Get Excited If: You've ever shunned a modern game to play some NES relic from your childhood.

SONIC'S ULTIMATE GENESIS COLLECTION
Developer: Sega
Publisher: Sega
Platforms: PS3/Xbox 360
MSRP: $29.99
Sega has bundled Genesis games together since the days of the Sonic Classics cartridge, but Sonic's Ultimate Genesis Collection is billed as the largest such compilation yet. Restricting the catalog to first-party Sega games denies us off-the-radar Genesis classics like Alisia Dragoon, General Chaos, and Herzog Zwei, but the sheer volume is impressive. Right off the bat, you get Phantasy Star II through IV, the complete 16-bit Golden Axe and Streets of Rage series, all of the system's Sonics (including the Puyo Puyo-derived Dr. Robotnik's Mean Bean Machine), two Ecco games, and the loose-knit trilogy of Shining in the Darkness and the first two Shining Forces. Also note Ristar, Comix Zone, and Beyond Oasis, all under-appreciated highlights of the system's last productive year on the market. The rest of the collection varies in quality, with the enjoyable Shinobi III, Columns, Flicky, and Dynamite Headdy sharing space with Alex Kidd in the Enchanted Castle, Alien Storm, Altered Beast, Bonanza Bros., Decap Attack (a remake of a game based the anime series Magical Hat), E-SWAT, Fatal Labyrinth, Gain Ground, Kid Chameleon, Super Thunder Blade, and the two Vectorman titles. Also included are some unlockable games: Golden Axe Warrior and Phantasy Star for the Sega Master System, and the arcade versions of Alien Syndrome, Altered Beast, Congo Bongo, Fantasy Zone, Shinobi, Space Harrier, and Zaxxon.
Get Excited If: You know exactly what Sega censored in the third Streets of Rage.

X-BLADES
Developer: Gaijin Entertainment
Publisher: Southpeak Interactive
Platforms: PS3/Xbox 360/PC
MSRP: $59.99/$49.99
Judging by the cover art, X-Blades was apparently made by wealthy, anime-obsessed preteen boys from 1999, eager to realize their dreams of a 3-D action game starring a triple-pigtailed, huge-eyed blonde vixen in a string bikini and some scraps of armor that don't really cover anything. Granted, there's a second playable character, but he's so generic that Gaijin Entertainment barely mentions him on the game's website. X-Blades is all about the scantily clad Ayumi, who faces werewolves, demons, and slightly more inventive creatures while scouring ancient cities and temples for the remnants of slumbering, powerful forces.
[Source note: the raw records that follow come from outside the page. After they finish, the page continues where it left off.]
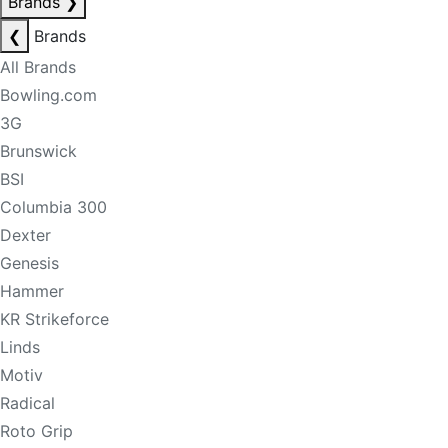
Brands
❯
❮
Brands
All Brands
Bowling.com
3G
Brunswick
BSI
Columbia 300
Dexter
Genesis
Hammer
KR Strikeforce
Linds
Motiv
Radical
Roto Grip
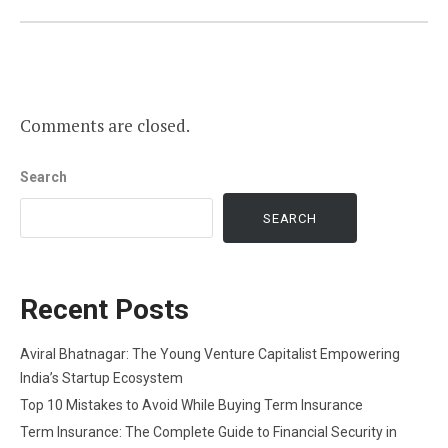
Comments are closed.
Search
SEARCH
Recent Posts
Aviral Bhatnagar: The Young Venture Capitalist Empowering
India’s Startup Ecosystem
Top 10 Mistakes to Avoid While Buying Term Insurance
Term Insurance: The Complete Guide to Financial Security in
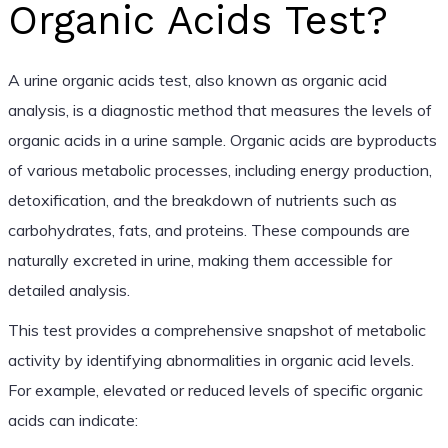
Organic Acids Test?
A urine organic acids test, also known as organic acid
analysis, is a diagnostic method that measures the levels of
organic acids in a urine sample. Organic acids are byproducts
of various metabolic processes, including energy production,
detoxification, and the breakdown of nutrients such as
carbohydrates, fats, and proteins. These compounds are
naturally excreted in urine, making them accessible for
detailed analysis.
This test provides a comprehensive snapshot of metabolic
activity by identifying abnormalities in organic acid levels.
For example, elevated or reduced levels of specific organic
acids can indicate:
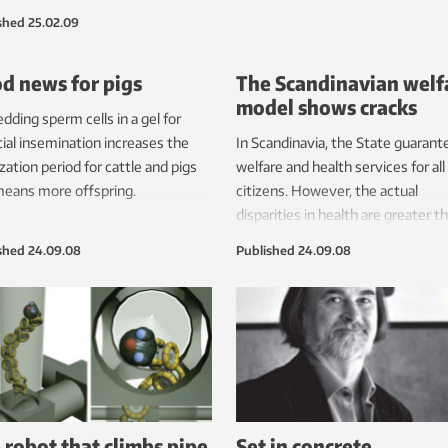
anies are having problems
shed
25.02.09
ng oil and gas.
d news for pigs
The Scandinavian welf
model shows cracks
ding sperm cells in a gel for
icial insemination increases the
In Scandinavia, the State guarant
lization period for cattle and pigs
welfare and health services for all
eans more offspring.
citizens. However, the actual
disparities in health are greater t
the rest of Europe.
shed
24.09.08
Published
24.09.08
 robot that climbs pipe
Set in concrete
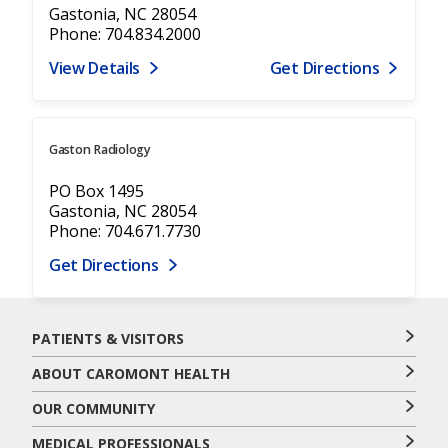
Gastonia, NC 28054
Phone: 704.834.2000
View Details
Get Directions
Gaston Radiology
PO Box 1495
Gastonia, NC 28054
Phone: 704.671.7730
Get Directions
PATIENTS & VISITORS
ABOUT CAROMONT HEALTH
OUR COMMUNITY
MEDICAL PROFESSIONALS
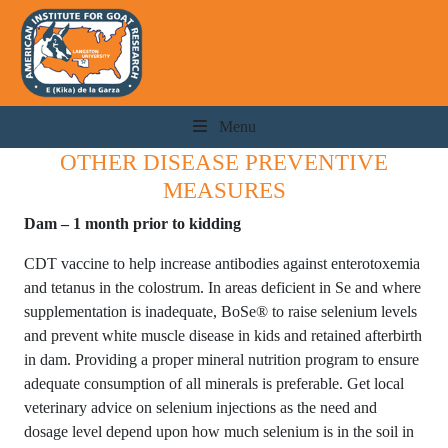
Menu
OTHER DISEASE PREVENTIVE
MEASURES
Dam – 1 month prior to kidding
CDT vaccine to help increase antibodies against enterotoxemia
and tetanus in the colostrum. In areas deficient in Se and where
supplementation is inadequate, BoSe® to raise selenium levels
and prevent white muscle disease in kids and retained afterbirth
in dam. Providing a proper mineral nutrition program to ensure
adequate consumption of all minerals is preferable. Get local
veterinary advice on selenium injections as the need and
dosage level depend upon how much selenium is in the soil in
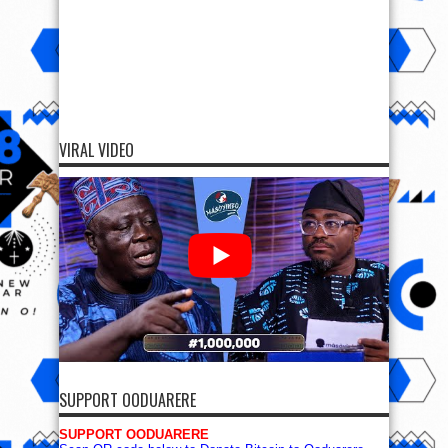
VIRAL VIDEO
SUPPORT OODUARERE
SUPPORT OODUARERE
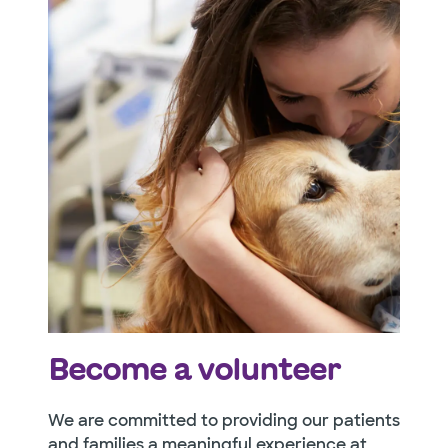
Become a volunteer
We are committed to providing our patients
and families a meaningful experience at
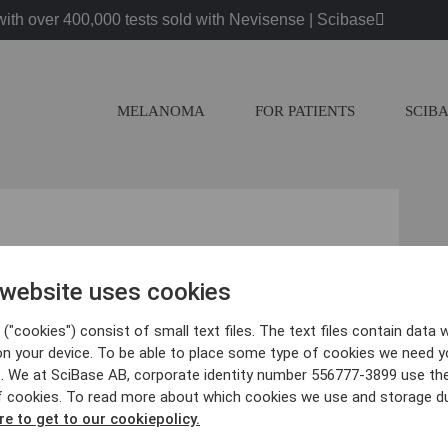
ith over 400,000 tests sold with Nevisense | Scibase
MELANOMA
FOR PATIENTS
SCIB
cience days on Nov 24th, 15.25
inar-2017
 website uses cookies
("cookies") consist of small text files. The text files contain data w
on your device. To be able to place some type of cookies we need y
. We at SciBase AB, corporate identity number 556777-3899 use th
f cookies. To read more about which cookies we use and storage du
 Research
re to get to our cookiepolicy.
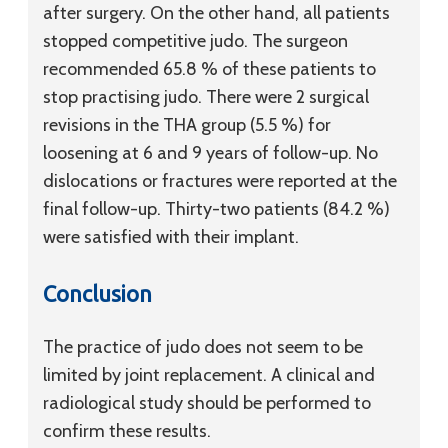
after surgery. On the other hand, all patients
stopped competitive judo. The surgeon
recommended 65.8 % of these patients to
stop practising judo. There were 2 surgical
revisions in the THA group (5.5 %) for
loosening at 6 and 9 years of follow-up. No
dislocations or fractures were reported at the
final follow-up. Thirty-two patients (84.2 %)
were satisfied with their implant.
Conclusion
The practice of judo does not seem to be
limited by joint replacement. A clinical and
radiological study should be performed to
confirm these results.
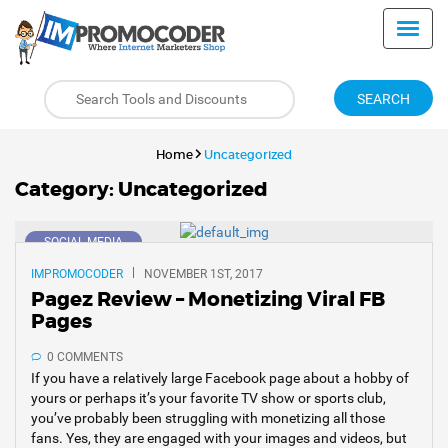
SEARCH
Home
Uncategorized
Category:
Uncategorized
SOCIAL MEDIA
IMPROMOCODER
NOVEMBER 1ST, 2017
Pagez Review – Monetizing Viral FB
Pages
0 COMMENTS
If you have a relatively large Facebook page about a hobby of
yours or perhaps it’s your favorite TV show or sports club,
you’ve probably been struggling with monetizing all those
fans. Yes, they are engaged with your images and videos, but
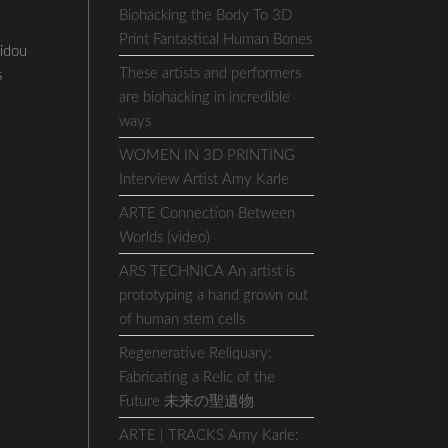
Biohacking the Body To 3D
Print Fantastical Human Bones
idou
These artists and performers
s
are biohacking in incredible
ways
WOMEN IN 3D PRINTING
Interview Artist Amy Karle
ARTE Connection Between
Worlds (video)
ARS TECHNICA An artist is
prototyping a hand grown out
of human stem cells
Regenerative Reliquary:
Fabricating a Relic of the
Future 未来の聖遺物
ARTE | TRACKS Amy Karle:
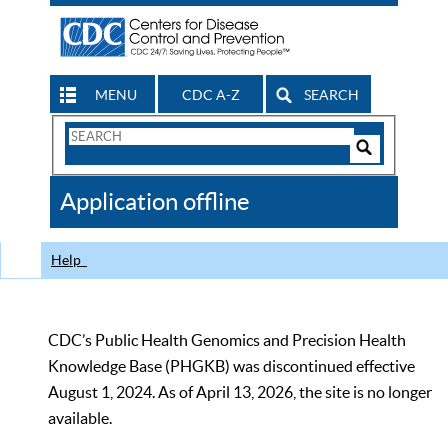
MENU
CDC A-Z
SEARCH
Search
Form
Search
Controls
The
Application offline
CDC
Help
CDC’s Public Health Genomics and Precision Health
Knowledge Base (PHGKB) was discontinued effective
August 1, 2024. As of April 13, 2026, the site is no longer
available.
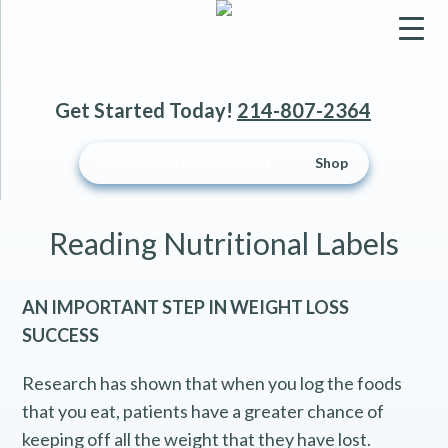
▼
Get Started Today!
214-807-2364
▼
Schedule an Appointment
Shop
▼
Reading Nutritional Labels
AN IMPORTANT STEP IN WEIGHT LOSS
SUCCESS
Research has shown that when you log the foods
that you eat, patients have a greater chance of
keeping off all the weight that they have lost.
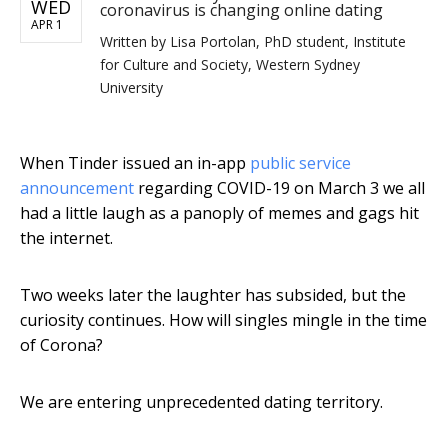
WED
coronavirus is changing online dating
APR 1
Written by
Lisa Portolan, PhD student, Institute
for Culture and Society, Western Sydney
University
When Tinder issued an in-app
public service
announcement
regarding COVID-19 on March 3 we all
had a little laugh as a panoply of memes and gags hit
the internet.
Two weeks later the laughter has subsided, but the
curiosity continues. How will singles mingle in the time
of Corona?
We are entering unprecedented dating territory.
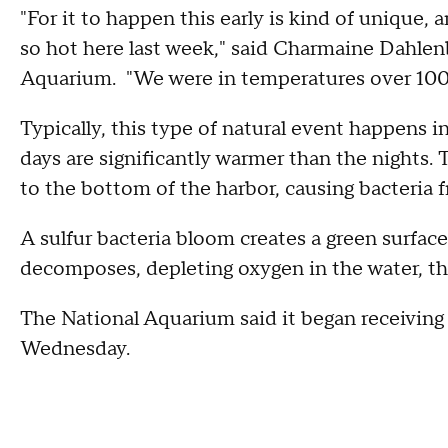
"For it to happen this early is kind of unique, an
so hot here last week," said Charmaine Dahlenb
Aquarium. "We were in temperatures over 100
Typically, this type of natural event happens i
days are significantly warmer than the nights. 
to the bottom of the harbor, causing bacteria fr
A sulfur bacteria bloom creates a green surface
decomposes, depleting oxygen in the water, t
The National Aquarium said it began receiving 
Wednesday.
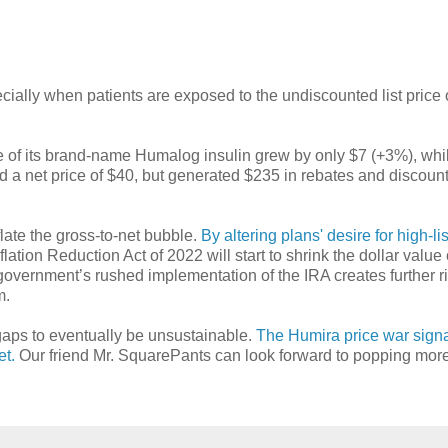
ially when patients are exposed to the undiscounted list price o
ice of its brand-name Humalog insulin grew by only $7 (+3%), whil
d a net price of $40, but generated $235 in rebates and discount
eflate the gross-to-net bubble.
By altering plans' desire for high-lis
nflation Reduction Act of 2022 will start to shrink the dollar value 
overnment’s rushed implementation of the IRA creates further ri
m.
gaps to eventually be unsustainable.
The Humira price war sign
et.
Our friend Mr. SquarePants can look forward to popping mor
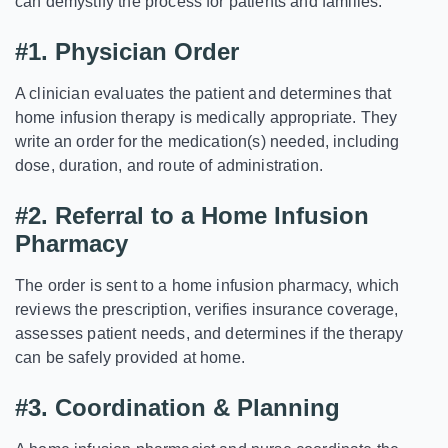
can demystify the process for patients and families.
#1. Physician Order
A clinician evaluates the patient and determines that
home infusion therapy is medically appropriate. They
write an order for the medication(s) needed, including
dose, duration, and route of administration.
#2.
Referral to a Home Infusion
Pharmacy
The order is sent to a home infusion pharmacy, which
reviews the prescription, verifies insurance coverage,
assesses patient needs, and determines if the therapy
can be safely provided at home.
#3.
Coordination & Planning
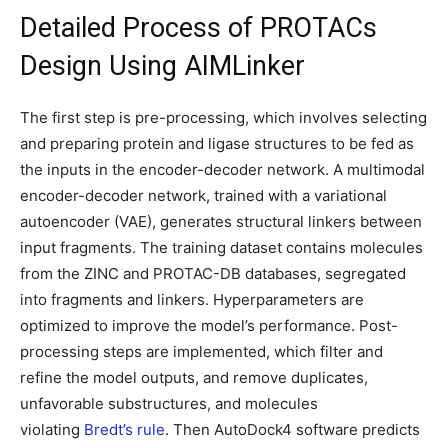
Detailed Process of PROTACs
Design Using AIMLinker
The first step is pre-processing, which involves selecting
and preparing protein and ligase structures to be fed as
the inputs in the encoder-decoder network. A multimodal
encoder-decoder network, trained with a variational
autoencoder (VAE), generates structural linkers between
input fragments. The training dataset contains molecules
from the ZINC and PROTAC-DB databases, segregated
into fragments and linkers. Hyperparameters are
optimized to improve the model’s performance. Post-
processing steps are implemented, which filter and
refine the model outputs, and remove duplicates,
unfavorable substructures, and molecules
violating
Bredt’s rule
. Then AutoDock4 software predicts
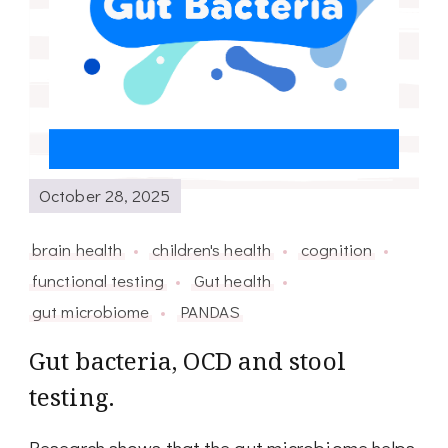
October 28, 2025
brain health
children's health
cognition
functional testing
Gut health
gut microbiome
PANDAS
Gut bacteria, OCD and stool
testing.
Research shows that the gut microbiome helps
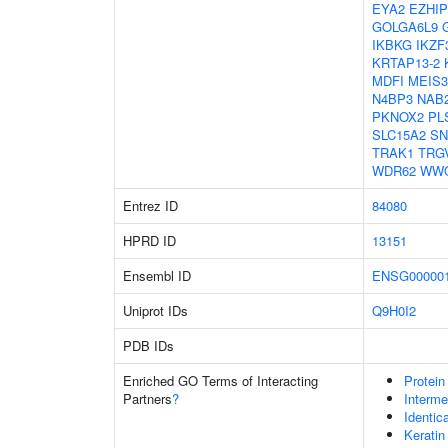
EYA2
EZHIP
GOLGA6L9
IKBKG
IKZF
KRTAP13-2
MDFI
MEIS3
N4BP3
NAB
PKNOX2
PL
SLC15A2
SN
TRAK1
TRG
WDR62
WW
Entrez ID
84080
HPRD ID
13151
Ensembl ID
ENSG000001
Uniprot IDs
Q9H0I2
PDB IDs
Enriched GO Terms of Interacting
Protein
Partners
?
Interme
Identic
Keratin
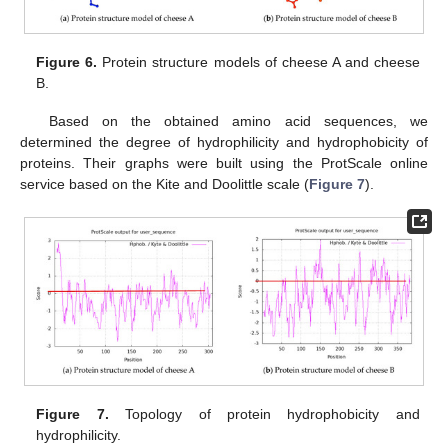
Figure 6.
Protein structure models of cheese A and cheese
B.
Based on the obtained amino acid sequences, we
determined the degree of hydrophilicity and hydrophobicity of
proteins. Their graphs were built using the ProtScale online
service based on the Kite and Doolittle scale (
Figure 7
).
Figure 7.
Topology of protein hydrophobicity and
hydrophilicity.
While the combat leans heavily on Devil May Cry-level combos involving Ayumi's “gun blades” (two words, so they're not like the Final Fantasy VIII weapon at all!), there's a magic system with various elemental attacks. X-Blades came out for Russian PCs in 2007, but the U.S. console versions and new PC editions are supposedly enhanced ports. Visually enhanced, at least.
Get Excited If: You already have an Ayumi-based desktop on your computer.

EXTRA LIVES: ALMOST GAMES

The Japanese game industry is both ally and rival to the anime industry, as the two tend to mutually prosper while also throwing garbage on each others' lawns. Popular anime series become mediocre games, while the game side retaliates by inspiring anime like Marriage and Variable Geo. Some anime features even start life as games, only to switch mediums at an early stage of production. This rarely ends well.

EARLY REINS
Many a dating-simulator “adventure” game is rooted in high-school melodrama or similarly modern venues. That made Early Reins, a 1999 Playstation game unveiled by Atlus and a company called Marcus, unique simply for tackling a wild-west theme. Not that it was remotely inventive beyond the setting, as the whole point of the game lies in courting a stereotypical assortment of anime women designed by manga artist Youshi Kanoe.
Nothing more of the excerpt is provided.